On Thursday, the United States Court of Appeals for the DC Circuit heard the argument in a potentially significant speech or debate clause case over whether the Justice Department can obtain access to the contents of Congressman Scott Perry’s cellphone as part of its Jan. 6 investigation. Most of the arguments were public and can be heard here. Judges Katsas and Rao actively probed both sides’ arguments, so for those interested in these matters, this is definitely worth a listen. (Judge Henderson is also on the panel, but asked few questions because she was participating remotely.)

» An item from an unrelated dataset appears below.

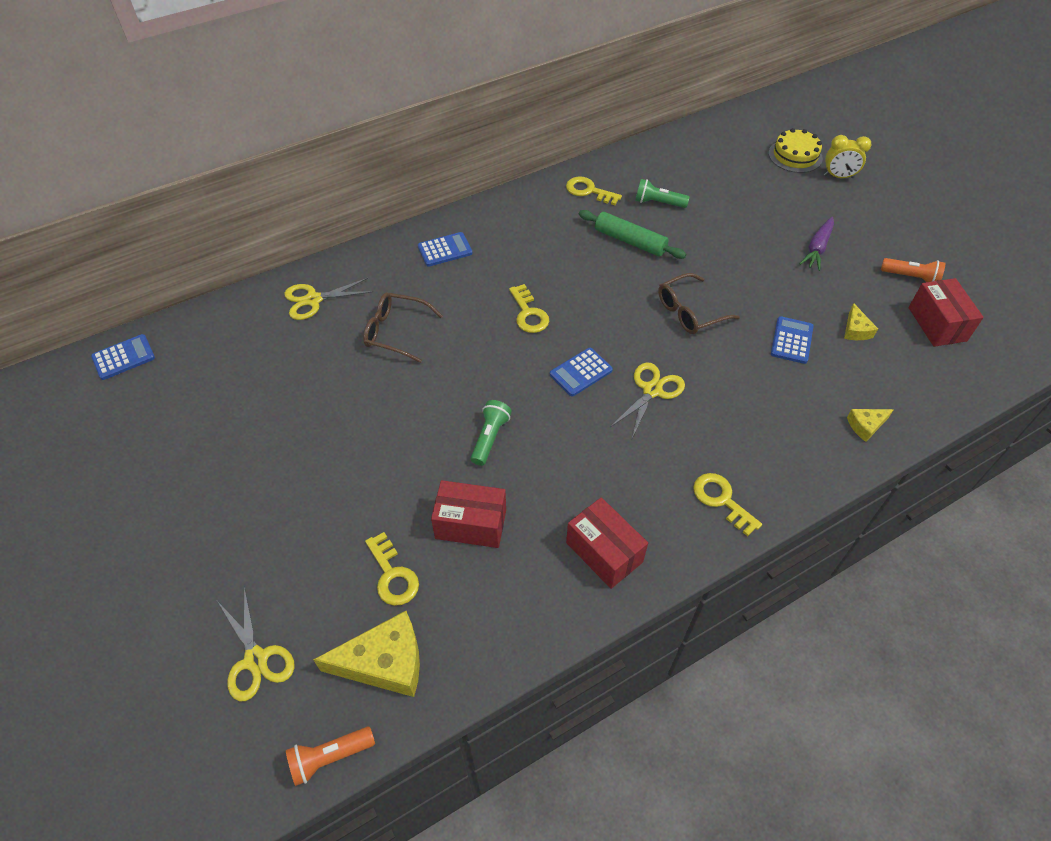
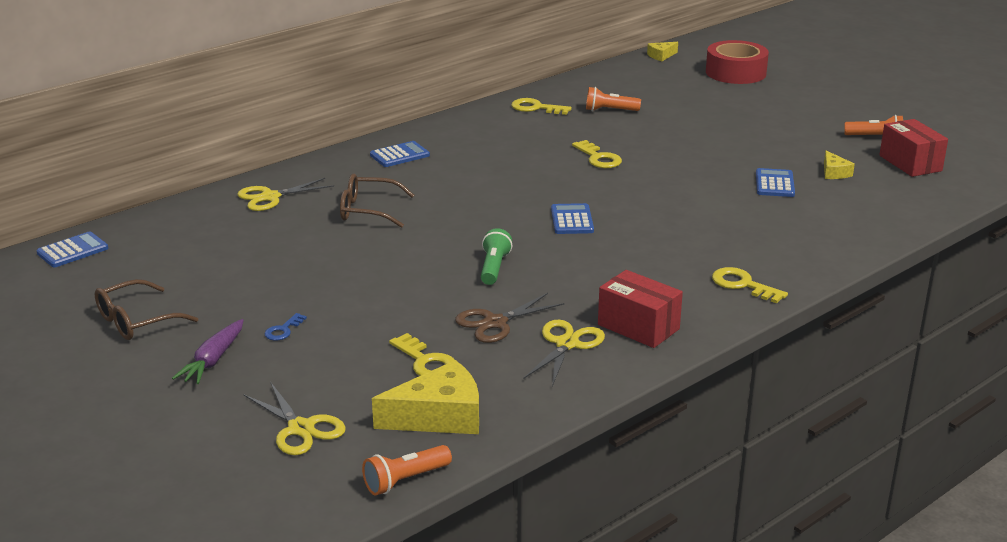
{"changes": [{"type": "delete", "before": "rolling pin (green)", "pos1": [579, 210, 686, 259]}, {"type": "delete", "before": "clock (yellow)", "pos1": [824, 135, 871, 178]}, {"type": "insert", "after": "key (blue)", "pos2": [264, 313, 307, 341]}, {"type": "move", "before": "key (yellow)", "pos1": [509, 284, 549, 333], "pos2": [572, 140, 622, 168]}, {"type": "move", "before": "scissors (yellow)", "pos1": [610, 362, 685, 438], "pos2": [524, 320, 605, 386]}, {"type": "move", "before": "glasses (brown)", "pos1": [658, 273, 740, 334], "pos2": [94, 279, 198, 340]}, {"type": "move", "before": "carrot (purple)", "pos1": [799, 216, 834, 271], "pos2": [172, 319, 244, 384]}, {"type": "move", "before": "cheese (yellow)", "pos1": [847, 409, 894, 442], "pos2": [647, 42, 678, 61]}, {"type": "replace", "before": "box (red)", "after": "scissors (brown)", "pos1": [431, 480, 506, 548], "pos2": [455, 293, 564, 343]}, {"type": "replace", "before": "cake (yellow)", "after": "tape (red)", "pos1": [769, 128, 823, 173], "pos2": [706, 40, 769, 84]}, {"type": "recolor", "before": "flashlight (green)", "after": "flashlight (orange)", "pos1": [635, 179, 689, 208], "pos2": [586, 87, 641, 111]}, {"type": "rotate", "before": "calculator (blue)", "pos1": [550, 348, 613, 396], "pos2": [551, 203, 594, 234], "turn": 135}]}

Friday, District Court Judge Beryl Howell has been released a redacted version of its decision rejecting Rep. Perry’s request for a speech or debate clause has been made public. (It was previously under seal.) After performing in camera Reviewing more than 2,000 documents on Representative Perry’s phone, Judge Howell found that most were not covered by the protection of the speech or debate clause. Judge Howell wrote:
What is clear is that the clause does not protect Rep. Perry’s haphazard musings with individuals touting cybersecurity expertise or political discussions with presidential campaign lawyers or with state lawmakers regarding hearings. Before them on possible fraud or local electoral actions they could take to challenge the Pennsylvania election results,
It was unclear how the DC Circuit will weigh Perry’s assertion of privilege. While their questions suggested some unease with the breadth of the Justice Department’s position, which Justice Howell broadly embraced, they also seemed resistant to Rep. Perry’s equally broad assertions pushing the other way and accepting that the privilege may be lifted by communications with persons outside the legislature.
As courts consider Rep. Perry’s claims, debate swirls whether former Vice President Mike Pence can invoke the clause’s protections to refuse to testify before a grand jury about his activities on January 6. Pence wants to assert that he can claim that privilege because the vice president is president of the Senate and has a legislative role in counting electoral votes. (It also turns out that the vice president’s office is paid for as part of the legislature’s budget, not the White House’s.) As noted by Glenn Reynolds (and pointed out in Eugene’s post below), how to characterize the role of the vice president, and how that affects a vice president’s ability to invoke that privilege in particular circumstances, is a legitimately difficult question.
One of the reasons this is the central issue is that speaking or debating clause immunity, when it applies, is generally considered to be “absolute”. The text reads as follows:
They shall in all cases, except treason, felony, and breach of the peace, be privileged from arrest while present at the session of their respective chambers, and to and from the same. ; and for any speech or debate in either House they shall not be questioned in any other place.
Courts have interpreted this language and the disclaimer that members “shall not be questioned” as a ban even on questioning members of Congress about activities related to essential legislative functions. Consequently, the various cases dealing with the consideration and application of this immunity are concerned with whether the activities in question are covered, and not with the weight of the interest which would justify the disclosure.
For this reason, I believe that some of Judge Michael Luttig’s assertions about whether Pence can claim immunity from the speech or debate clause are false. In a recent Twitter feedfor example, Luttig wrote:
If there are any privileges and protections enjoyed by a Vice President when serving as President of the Senate during the joint session to count electoral votes, those privileges and protections would yield to the requirements of criminal procedure as—if not more sooner than – do the privileges and protections of the Speech or Debate Clause for Senators and Representatives, and Executive Privilege for Presidents of the United States.
In his most recent NYT editorial, “Mike Pence’s Dangerous Bet” (which Josh Blackman discussed here), Luttig also writes:
Even if a vice president has speech or debate clause protections, he will yield to a federal subpoena to appear before the grand jury.
I do not believe that these statements are correct. Whether the vice president is covered by the speech or debate clause when participating in the counting of electoral votes, he will not “bow to the demands of criminal procedure”. The privilege includes a testimonial privilege (“will not be challenged”), and is generally understood to be absolute, if applicable. (Again, the key question is whether it applies, not whether it can yield.) Moreover, it is also not true that executive privilege “necessarily yields to the demands criminal procedure”. As United States vs. Nixon makes it clear that it depends, in part, on the reasons for which executive privilege is asserted, as those reasons must be weighed against the needs of the criminal process.
While I accept that the vice president is, for some purposes, part of the legislative branch, I am skeptical that his largely ceremonial role in the voter count law is covered by the speech or debate clause. I further wonder if any such privilege that Pence might claim has been lifted because some of his aides have already testified on these matters. But if Pence can’t claim privilege here, it’s not because the Justice Department is conducting a criminal investigation, but rather because the particular information the Justice Department is looking for isn’t what the privilege covers. really.